Há laivos da poesia de Fernando Pessoa, ou até mesmo de Sá-Carneiro, neste poema de Côrtes-Rodrigues, ademais pejado de certa mística religiosa: um estado de desalento e dispersão perante a vida, uma aspiração a se anular o próprio ser, para então convergir, em identidade, a um “Outro-Ser”, que se presume seja Deus.

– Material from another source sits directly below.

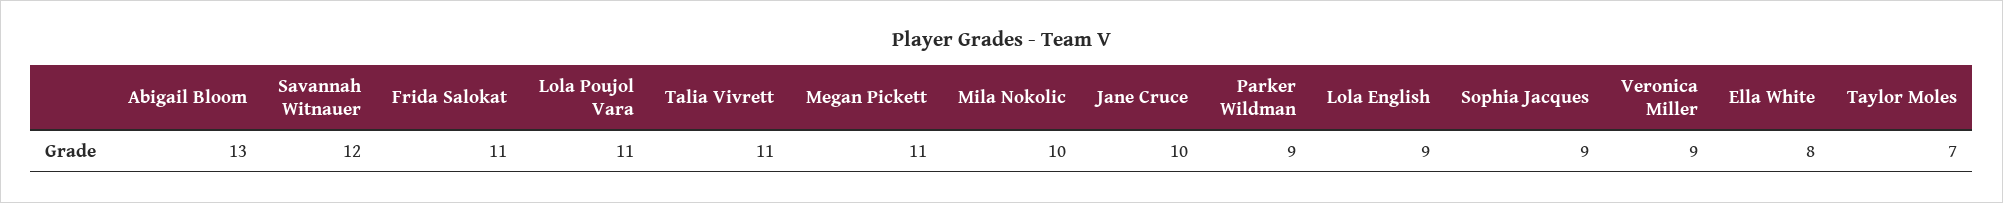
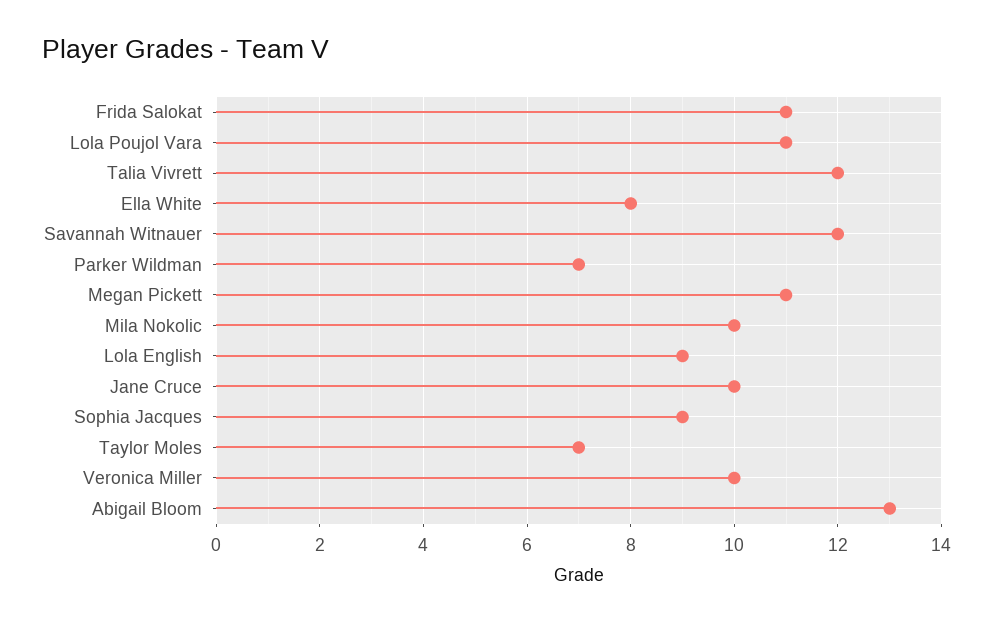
Talia Vivrett: 11 -> 12
Parker Wildman: 9 -> 7
Veronica Miller: 9 -> 10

A rigor, os versos do poeta dão-nos a impressão de desconforto com o estágio representado pela vida presente, experimentada num estado de nostalgia extática em relação à região não precisamente especificada de onde veio, e de contemplação aspirante a uma paragem redentora e consubstanciadora da unidade no Eterno.
J.A.R. – H.C.
Armando Côrtes-Rodrigues
(1891-1971)
Passo triste no mundo, alheio ao mundo
Passo triste no mundo, alheio ao mundo.
Passo no mundo alheio, sem o ver,
E místico, ideal e vagabundo,
Sinto erguer-se minh’Alma do profundo
Abismo do seu Ser.
Vivo de Mim, em Mim, e para Mim,
E para Deus em Mim ressuscitado,
Sou Saudade do Longe donde vim,
E sou Ânsia do Longe, em que por fim
Serei transfigurado.
Vivo de Deus, em Deus, e para Deus,
E minh’alma, sonâmbula, esquecida,
Nele fitando os tristes olhos seus,
Passa triste e sozinha, olhando os céus,
No caminho da Vida.
Fui Outro, e, Outro sendo, Outro serei;
Outro vivendo a mística beleza,
Por esta humana forma que encarnei,
Por lágrimas de sangue que chorei
Na terra da tristeza.
Espírito na Dor purificado,
Ser que passa no mundo, sem o ver,
Em esta pobre terra de pecado,
Amor divino em Deus extasiado,
O meu Ser é Não-Ser em Outro-Ser.
Luz Divina
(Patricia K. Bollinger: pintora norte-americana)
Referência:
CÔRTES-RODRIGUES, Armando. Passo triste
no mundo, alheio ao mundo. In: REIS-SÁ, Jorge; LAGE, Rui (Selecção,
organização, introdução e notas). Poemas portugueses: antologia da
poesia portuguesa do séc. XIII ao séc. XXI. Prefácio de Vasco Graça Moura. 1.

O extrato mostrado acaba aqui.